## GOAL 1:
In the engine-swap article, why could the full driveway install of the stroker not be shown this month?
## GOAL 2:
Decide whether each statement agrees with the engine-swap article. Answer yes or no for each, and quote the words from the article that decide it.
(a) The staff use shops for about 90 percent of their installs.
(b) The project vehicle is a 1999 XJ.
(c) The new engine is a 4.6L stroker.
## GOAL 3:
Continue the engine-swap article, picking up after its final sentence.

## DOCUMENT TEXT:
--- start ---

Out with the old engine.

The Insane Inline, Part 1
The Insane Inline, Part 2
The Insane Inline, Part 3

Here in magazine land every day is gumdrop-covered fun for all, where magical gnomes build our project vehicles while we frolic with busty beer maidens in an elfin forest. Nah. Actually, the staff of Jp spins wrenches and thrashes on their own junk more than all of the other off-road rags combined. About 90 percent of the time we don't rely on shops for our installs. Instead we get dirty and bust knuckles so when you ask what an install or bit of fabrication entails, we can tell you firsthand. Plus, most of the time if we can do it, chances are you can do it, so we like to think this lends a bit of credence to our stories.

The point is, often stuff doesn't exactly go as planned. This month we had hoped to bring you the full driveway install of our 4.6L stroker in our 1999 XJ project vehicle, but we flat ran out of time. The engine didn't arrive at our offices before the story deadline, so instead we'll bring you as many tips and tricks as we can to yank your engine and prepare your rig for its new engine.

--- end ---

## DATA PROVIDED:
--- start ---

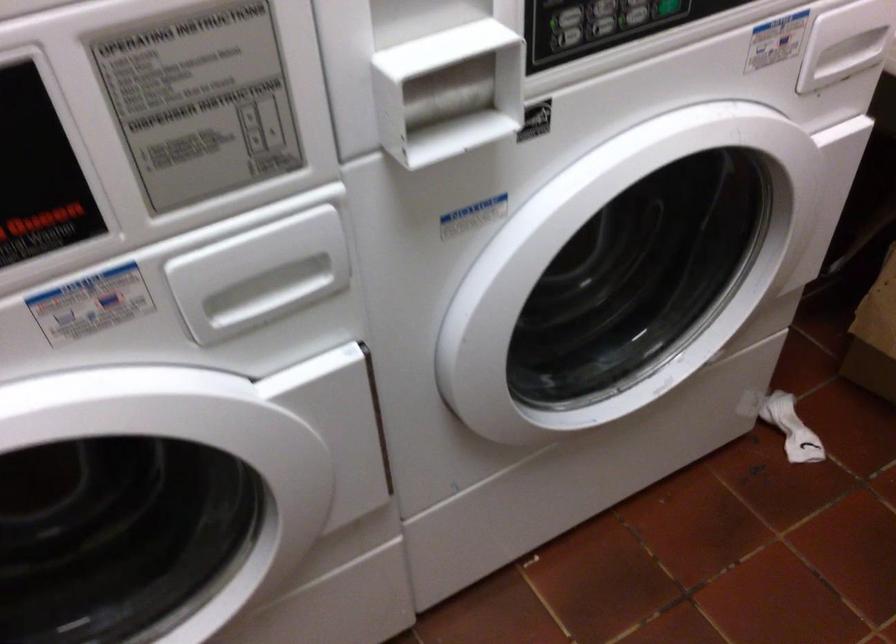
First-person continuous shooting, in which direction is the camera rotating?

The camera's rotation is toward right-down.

--- end ---

## EXERCISE RESPONSE 1:
The engine didn't arrive at the offices before the story deadline.

## EXERCISE RESPONSE 2:
(a) No: "About 90 percent of the time we don't rely on shops for our installs."
(b) Yes: "our 1999 XJ project vehicle"
(c) Yes: "our 4.6L stroker"

## EXERCISE RESPONSE 3:
Next month we'll be showing you how to make the 4.6L live and breathe in its new home. In stark contrast to the diatribe at the beginning of this story, we'll be taking it to Turbo City to have the fuel and ignition curves dialed in perfectly. We'll also hit the smog rollers to see if we can squeak the engine by the strict California Air Resources Board testing, generate some true rear-wheel dyno numbers, then see if we can break into the mid-14s at the quarter-mile.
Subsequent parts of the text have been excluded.